▶ _Data for analysis_
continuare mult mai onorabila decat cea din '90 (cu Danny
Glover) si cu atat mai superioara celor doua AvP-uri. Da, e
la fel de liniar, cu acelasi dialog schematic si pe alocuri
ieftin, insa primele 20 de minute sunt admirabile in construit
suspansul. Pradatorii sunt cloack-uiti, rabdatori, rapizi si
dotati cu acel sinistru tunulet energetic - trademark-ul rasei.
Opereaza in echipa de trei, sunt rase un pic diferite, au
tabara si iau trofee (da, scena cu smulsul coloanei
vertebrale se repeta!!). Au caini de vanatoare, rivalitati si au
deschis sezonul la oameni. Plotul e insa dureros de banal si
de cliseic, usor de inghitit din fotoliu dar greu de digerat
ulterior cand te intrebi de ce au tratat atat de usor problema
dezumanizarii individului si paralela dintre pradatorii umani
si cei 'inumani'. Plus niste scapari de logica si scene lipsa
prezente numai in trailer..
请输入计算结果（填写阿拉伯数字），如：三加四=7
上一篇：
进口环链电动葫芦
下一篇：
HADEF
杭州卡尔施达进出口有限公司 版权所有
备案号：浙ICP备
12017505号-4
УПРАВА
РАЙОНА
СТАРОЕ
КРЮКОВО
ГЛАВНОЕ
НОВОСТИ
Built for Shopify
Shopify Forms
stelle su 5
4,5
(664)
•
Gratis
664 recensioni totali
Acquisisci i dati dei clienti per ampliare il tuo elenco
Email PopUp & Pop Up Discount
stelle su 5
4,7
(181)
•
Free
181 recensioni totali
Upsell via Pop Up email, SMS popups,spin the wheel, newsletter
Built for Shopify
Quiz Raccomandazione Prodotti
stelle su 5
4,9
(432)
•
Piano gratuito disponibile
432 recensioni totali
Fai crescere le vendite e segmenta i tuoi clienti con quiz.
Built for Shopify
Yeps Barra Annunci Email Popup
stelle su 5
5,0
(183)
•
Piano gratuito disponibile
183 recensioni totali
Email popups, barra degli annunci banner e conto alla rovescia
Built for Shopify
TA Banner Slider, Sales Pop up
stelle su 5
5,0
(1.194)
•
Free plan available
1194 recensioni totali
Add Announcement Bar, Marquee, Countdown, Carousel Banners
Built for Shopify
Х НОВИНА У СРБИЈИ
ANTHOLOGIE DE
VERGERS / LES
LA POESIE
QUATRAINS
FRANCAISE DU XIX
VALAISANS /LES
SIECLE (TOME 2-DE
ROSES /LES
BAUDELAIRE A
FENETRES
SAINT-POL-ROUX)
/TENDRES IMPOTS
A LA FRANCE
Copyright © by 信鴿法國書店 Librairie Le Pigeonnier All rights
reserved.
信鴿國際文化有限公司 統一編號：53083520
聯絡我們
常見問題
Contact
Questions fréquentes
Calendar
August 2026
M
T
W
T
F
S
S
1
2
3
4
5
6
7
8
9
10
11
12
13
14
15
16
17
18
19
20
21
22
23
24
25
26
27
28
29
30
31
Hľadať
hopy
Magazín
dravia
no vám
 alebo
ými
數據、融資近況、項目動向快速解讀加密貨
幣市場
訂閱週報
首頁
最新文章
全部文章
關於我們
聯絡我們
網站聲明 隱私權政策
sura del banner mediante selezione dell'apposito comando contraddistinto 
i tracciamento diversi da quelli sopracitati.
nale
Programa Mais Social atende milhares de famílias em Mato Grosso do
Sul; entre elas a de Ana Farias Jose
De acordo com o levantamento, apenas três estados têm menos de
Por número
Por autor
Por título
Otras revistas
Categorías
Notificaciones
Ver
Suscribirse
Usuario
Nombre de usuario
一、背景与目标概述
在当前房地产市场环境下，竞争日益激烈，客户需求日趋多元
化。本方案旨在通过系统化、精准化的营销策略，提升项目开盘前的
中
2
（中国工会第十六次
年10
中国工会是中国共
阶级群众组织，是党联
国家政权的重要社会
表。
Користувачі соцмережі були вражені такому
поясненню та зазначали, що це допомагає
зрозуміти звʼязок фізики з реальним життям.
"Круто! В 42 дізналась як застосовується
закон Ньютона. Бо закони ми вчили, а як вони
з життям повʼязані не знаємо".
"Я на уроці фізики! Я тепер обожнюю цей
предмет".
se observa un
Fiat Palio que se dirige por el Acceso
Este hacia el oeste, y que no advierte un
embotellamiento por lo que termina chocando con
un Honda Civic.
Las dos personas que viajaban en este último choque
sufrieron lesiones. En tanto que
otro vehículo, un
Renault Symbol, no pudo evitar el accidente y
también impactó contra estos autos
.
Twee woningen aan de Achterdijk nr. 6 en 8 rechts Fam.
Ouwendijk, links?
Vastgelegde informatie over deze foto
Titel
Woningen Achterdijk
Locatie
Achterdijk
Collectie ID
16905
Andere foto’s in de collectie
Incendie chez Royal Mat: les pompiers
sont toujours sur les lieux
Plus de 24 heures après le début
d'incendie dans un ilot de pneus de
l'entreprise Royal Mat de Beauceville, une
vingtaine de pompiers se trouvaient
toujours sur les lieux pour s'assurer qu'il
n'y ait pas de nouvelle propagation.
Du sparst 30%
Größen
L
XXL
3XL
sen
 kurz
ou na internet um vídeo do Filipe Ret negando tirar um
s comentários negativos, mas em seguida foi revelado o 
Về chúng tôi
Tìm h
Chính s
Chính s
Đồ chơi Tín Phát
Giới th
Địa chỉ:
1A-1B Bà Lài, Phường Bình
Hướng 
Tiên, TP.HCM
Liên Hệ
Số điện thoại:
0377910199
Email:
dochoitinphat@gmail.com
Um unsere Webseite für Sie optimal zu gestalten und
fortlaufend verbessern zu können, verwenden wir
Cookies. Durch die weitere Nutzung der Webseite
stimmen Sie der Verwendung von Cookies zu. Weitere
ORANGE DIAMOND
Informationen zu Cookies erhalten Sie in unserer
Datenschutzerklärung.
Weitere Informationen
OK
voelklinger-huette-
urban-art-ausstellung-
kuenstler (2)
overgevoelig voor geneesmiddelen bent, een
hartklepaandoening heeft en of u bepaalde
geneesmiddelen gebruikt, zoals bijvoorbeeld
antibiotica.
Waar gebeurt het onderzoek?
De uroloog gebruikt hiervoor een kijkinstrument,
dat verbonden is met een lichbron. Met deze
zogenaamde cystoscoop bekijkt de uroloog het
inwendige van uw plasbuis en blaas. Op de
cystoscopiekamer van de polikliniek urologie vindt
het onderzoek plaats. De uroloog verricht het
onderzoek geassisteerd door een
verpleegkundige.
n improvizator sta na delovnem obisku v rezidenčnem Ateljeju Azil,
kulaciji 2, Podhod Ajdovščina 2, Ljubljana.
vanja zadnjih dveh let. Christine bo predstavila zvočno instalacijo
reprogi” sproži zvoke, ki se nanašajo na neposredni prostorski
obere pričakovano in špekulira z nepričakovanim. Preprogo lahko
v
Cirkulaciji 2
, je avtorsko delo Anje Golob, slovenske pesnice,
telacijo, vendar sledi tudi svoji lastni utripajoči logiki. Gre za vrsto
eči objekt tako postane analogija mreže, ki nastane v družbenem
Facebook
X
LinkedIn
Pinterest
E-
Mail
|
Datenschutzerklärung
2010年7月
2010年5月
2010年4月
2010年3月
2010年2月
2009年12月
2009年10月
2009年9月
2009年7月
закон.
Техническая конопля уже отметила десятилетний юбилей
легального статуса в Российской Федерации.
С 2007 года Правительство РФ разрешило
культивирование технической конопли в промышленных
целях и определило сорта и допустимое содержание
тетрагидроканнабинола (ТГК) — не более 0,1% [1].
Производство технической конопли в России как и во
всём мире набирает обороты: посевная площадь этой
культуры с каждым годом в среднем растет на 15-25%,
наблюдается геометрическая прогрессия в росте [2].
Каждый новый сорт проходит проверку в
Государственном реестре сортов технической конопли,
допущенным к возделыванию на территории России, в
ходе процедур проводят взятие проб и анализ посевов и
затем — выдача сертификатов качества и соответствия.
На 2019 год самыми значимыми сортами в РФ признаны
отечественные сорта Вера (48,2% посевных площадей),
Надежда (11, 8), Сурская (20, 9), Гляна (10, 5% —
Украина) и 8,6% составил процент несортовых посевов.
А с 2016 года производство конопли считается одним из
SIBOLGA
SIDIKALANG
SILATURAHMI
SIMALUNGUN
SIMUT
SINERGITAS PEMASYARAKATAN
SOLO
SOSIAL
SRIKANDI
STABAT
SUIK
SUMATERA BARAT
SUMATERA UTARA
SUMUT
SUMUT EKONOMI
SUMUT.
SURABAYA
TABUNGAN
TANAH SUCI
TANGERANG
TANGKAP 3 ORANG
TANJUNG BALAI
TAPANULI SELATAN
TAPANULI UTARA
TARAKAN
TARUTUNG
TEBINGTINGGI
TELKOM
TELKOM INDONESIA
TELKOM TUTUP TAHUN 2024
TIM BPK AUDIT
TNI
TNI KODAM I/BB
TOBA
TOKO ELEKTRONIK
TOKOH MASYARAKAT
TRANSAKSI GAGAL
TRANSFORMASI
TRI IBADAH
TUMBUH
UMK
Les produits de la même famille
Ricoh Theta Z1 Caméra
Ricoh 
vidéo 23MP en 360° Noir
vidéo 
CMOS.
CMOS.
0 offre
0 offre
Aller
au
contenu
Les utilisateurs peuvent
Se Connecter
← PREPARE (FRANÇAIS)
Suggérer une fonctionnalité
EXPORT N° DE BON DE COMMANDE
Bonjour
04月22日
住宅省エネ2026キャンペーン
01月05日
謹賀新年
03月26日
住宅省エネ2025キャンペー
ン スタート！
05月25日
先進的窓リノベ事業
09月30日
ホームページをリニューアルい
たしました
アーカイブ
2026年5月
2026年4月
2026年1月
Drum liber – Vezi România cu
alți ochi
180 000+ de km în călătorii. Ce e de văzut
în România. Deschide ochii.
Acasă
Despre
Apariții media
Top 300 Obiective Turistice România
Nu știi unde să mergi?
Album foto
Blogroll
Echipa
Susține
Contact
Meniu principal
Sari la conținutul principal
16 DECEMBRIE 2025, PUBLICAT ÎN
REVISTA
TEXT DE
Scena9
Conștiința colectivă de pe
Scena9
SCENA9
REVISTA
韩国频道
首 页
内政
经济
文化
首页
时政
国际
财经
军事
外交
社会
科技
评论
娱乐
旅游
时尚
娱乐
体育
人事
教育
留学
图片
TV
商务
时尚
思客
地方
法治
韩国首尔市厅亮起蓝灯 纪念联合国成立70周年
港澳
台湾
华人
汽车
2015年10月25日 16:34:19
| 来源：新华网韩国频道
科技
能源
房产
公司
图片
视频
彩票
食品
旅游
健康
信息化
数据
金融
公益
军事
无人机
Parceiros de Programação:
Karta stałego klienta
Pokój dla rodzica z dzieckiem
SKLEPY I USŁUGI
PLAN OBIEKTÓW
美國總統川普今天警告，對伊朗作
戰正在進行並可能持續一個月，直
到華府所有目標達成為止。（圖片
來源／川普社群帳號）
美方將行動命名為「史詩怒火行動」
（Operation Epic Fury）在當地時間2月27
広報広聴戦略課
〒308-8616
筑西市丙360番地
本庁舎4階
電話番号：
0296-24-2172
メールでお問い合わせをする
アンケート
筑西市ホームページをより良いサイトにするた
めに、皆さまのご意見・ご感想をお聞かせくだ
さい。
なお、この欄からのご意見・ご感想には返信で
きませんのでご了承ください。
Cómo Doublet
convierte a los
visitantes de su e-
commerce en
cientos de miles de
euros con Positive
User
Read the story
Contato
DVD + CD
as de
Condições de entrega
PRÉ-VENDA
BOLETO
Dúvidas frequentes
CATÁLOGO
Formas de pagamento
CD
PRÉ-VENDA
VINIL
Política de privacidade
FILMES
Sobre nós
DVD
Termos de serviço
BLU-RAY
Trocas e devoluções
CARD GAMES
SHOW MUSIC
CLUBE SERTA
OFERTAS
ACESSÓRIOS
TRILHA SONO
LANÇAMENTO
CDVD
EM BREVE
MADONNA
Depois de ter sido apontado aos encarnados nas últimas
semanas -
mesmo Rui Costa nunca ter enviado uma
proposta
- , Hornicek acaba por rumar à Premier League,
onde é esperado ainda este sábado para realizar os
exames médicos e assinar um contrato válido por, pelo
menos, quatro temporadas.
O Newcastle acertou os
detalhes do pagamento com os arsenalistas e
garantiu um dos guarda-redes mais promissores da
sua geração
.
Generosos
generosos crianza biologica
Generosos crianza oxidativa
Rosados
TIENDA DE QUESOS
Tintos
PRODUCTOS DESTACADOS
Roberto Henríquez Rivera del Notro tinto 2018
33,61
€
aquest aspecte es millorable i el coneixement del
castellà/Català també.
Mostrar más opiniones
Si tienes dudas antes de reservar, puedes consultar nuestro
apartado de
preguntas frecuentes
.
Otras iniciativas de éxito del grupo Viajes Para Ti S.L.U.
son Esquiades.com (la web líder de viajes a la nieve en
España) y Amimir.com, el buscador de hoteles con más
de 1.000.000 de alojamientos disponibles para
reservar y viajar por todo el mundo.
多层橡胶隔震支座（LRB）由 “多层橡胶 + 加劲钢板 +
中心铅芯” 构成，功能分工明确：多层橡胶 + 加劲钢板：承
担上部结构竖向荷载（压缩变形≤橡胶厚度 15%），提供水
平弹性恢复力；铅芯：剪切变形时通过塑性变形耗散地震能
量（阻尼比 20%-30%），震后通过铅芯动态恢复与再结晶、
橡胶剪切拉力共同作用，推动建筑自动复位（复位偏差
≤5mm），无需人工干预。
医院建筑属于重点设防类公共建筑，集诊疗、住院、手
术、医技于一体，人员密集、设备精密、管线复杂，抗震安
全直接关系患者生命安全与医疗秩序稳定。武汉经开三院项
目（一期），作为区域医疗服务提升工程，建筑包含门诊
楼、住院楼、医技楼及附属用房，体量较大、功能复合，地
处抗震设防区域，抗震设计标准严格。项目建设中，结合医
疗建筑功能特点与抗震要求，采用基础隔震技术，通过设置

▶ _Action item_
Transcribe the listing word for word, from its very first line down through the line that contains "de cliseic, usor", including that line.

▶ _Written answer_
continuare mult mai onorabila decat cea din '90 (cu Danny
Glover) si cu atat mai superioara celor doua AvP-uri. Da, e
la fel de liniar, cu acelasi dialog schematic si pe alocuri
ieftin, insa primele 20 de minute sunt admirabile in construit
suspansul. Pradatorii sunt cloack-uiti, rabdatori, rapizi si
dotati cu acel sinistru tunulet energetic - trademark-ul rasei.
Opereaza in echipa de trei, sunt rase un pic diferite, au
tabara si iau trofee (da, scena cu smulsul coloanei
vertebrale se repeta!!). Au caini de vanatoare, rivalitati si au
deschis sezonul la oameni. Plotul e insa dureros de banal si
de cliseic, usor de inghitit din fotoliu dar greu de digerat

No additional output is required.